Un cargo échoué près d'Anglet, dans les Pyrénées-Atlantiques, le 5 février 2014. — N.MOLLO/PHOTOMOBILE/SIPA

Une avarie de machine, ou plutôt deux avaries consécutives, sont l'hypothèse privilégiée par l'enquête sur le cargo échoué mercredi à Anglet, a indiqué la procureur de Bayonne.

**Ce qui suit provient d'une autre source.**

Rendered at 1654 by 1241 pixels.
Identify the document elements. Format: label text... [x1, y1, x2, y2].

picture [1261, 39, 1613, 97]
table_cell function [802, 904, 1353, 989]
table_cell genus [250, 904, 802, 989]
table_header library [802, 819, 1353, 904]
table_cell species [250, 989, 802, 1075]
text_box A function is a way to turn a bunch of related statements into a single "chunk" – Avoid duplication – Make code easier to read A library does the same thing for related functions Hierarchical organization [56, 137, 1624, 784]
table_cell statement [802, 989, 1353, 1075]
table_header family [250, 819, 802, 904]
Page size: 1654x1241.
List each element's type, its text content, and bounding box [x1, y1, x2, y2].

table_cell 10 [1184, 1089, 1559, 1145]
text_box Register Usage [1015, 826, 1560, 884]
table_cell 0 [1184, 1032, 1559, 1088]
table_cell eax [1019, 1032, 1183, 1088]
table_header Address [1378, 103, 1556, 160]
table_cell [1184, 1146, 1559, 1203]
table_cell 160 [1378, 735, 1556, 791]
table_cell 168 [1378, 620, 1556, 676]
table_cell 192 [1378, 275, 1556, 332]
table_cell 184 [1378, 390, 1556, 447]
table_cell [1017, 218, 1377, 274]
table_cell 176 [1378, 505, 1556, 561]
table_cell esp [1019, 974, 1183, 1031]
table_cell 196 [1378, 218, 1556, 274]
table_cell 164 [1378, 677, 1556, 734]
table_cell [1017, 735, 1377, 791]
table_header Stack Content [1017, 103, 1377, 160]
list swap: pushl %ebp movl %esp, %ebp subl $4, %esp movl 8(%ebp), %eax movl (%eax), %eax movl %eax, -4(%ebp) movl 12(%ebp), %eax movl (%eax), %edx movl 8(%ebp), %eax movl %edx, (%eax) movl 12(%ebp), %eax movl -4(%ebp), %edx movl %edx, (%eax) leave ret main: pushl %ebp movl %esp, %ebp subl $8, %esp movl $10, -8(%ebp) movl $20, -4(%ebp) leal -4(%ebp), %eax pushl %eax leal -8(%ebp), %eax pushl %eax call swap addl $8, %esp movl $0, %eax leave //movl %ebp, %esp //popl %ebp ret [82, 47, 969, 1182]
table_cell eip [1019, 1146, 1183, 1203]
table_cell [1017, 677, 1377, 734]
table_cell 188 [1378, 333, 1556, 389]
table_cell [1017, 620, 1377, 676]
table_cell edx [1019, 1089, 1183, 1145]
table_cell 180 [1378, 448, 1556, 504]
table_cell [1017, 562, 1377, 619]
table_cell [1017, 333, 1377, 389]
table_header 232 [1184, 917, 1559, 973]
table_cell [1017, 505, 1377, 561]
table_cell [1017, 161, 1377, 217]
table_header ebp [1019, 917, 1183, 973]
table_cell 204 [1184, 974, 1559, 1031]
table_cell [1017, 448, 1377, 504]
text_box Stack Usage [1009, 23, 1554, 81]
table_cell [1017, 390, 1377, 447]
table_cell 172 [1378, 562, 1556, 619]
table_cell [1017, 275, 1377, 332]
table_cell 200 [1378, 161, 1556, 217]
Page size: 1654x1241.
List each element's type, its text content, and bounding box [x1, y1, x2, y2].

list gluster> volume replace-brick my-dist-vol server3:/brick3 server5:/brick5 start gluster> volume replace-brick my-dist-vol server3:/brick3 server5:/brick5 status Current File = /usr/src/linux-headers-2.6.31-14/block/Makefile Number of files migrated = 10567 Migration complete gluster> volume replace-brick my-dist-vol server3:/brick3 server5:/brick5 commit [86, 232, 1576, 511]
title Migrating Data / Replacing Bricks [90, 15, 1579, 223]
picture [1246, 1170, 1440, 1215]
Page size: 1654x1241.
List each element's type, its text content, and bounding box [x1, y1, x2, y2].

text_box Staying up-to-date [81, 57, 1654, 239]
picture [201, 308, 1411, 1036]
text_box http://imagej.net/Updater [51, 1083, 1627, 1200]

«Il n'y a pas de faute pénale à cette heure (...), on part sur une avarie de machine à l'origine du naufrage», a déclaré à la presse Anne Kayanakis, qui a confirmé qu'une enquête judiciaire avait été ouverte le 5 février, afin d'établir ou d'exclure d'éventuelles responsabilités pénales à l'origine du naufrage. Une tentative de pompage de 70 tonnes de carburant, dans une cuve intacte à l'avant du cargo brisé en trois parties, devait intervenir dans l'après-midi.

«Aucun témoignage ne met en cause la conduite du commandant»

«A l'heure qu'il est on ne peut pas confirmer qu'il y ait eu négligence de la part du navire, il est prématuré d'en dire plus», a ajouté la procureur, précisant toutefois qu'«aucun témoignage ne met en cause la conduite du commandant et des membres de l'équipage, au contraire», ni n'évoquent de «comportements désordonnés» ou de «panique».

En outre, a rappelé la magistrate, le bateau avait fait l'objet de vérifications et les certificats délivrés «n'avaient pas révélé d'anomalie».

Selon le scénario établi du naufrage, une première avarie est survenu au moment ou le «Luno» s'est présenté pour entrer dans le port de Bayonne après en avoir reçu la permission. Le moteur est reparti mais «une deuxième avarie électrique, conjuguée aux conditions météo alors, a fait que le navire n'était plus manoeuvrable».

L’équipage «éprouvé»

Les onze membres d'équipage ont été entendus par la section de recherches de la gendarmerie maritime de Brest, chargée de l'enquête. Ils sont «très éprouvés» et devaient regagner l'Espagne dans le courant de vendredi, a précisé Anne Kayanakis.

L'enquête judiciaire vise les infractions d'échouement par négligence ou non-respect des règlements maritimes (passible de 6 mois de prison et 15.000 euros d'amende), de pollution des eaux due à un accident de mer (800.000 euros) et blessures involontaires avec ITT inférieures à 3 mois (un an de prison et 15.000 euros), a souligné la procureur.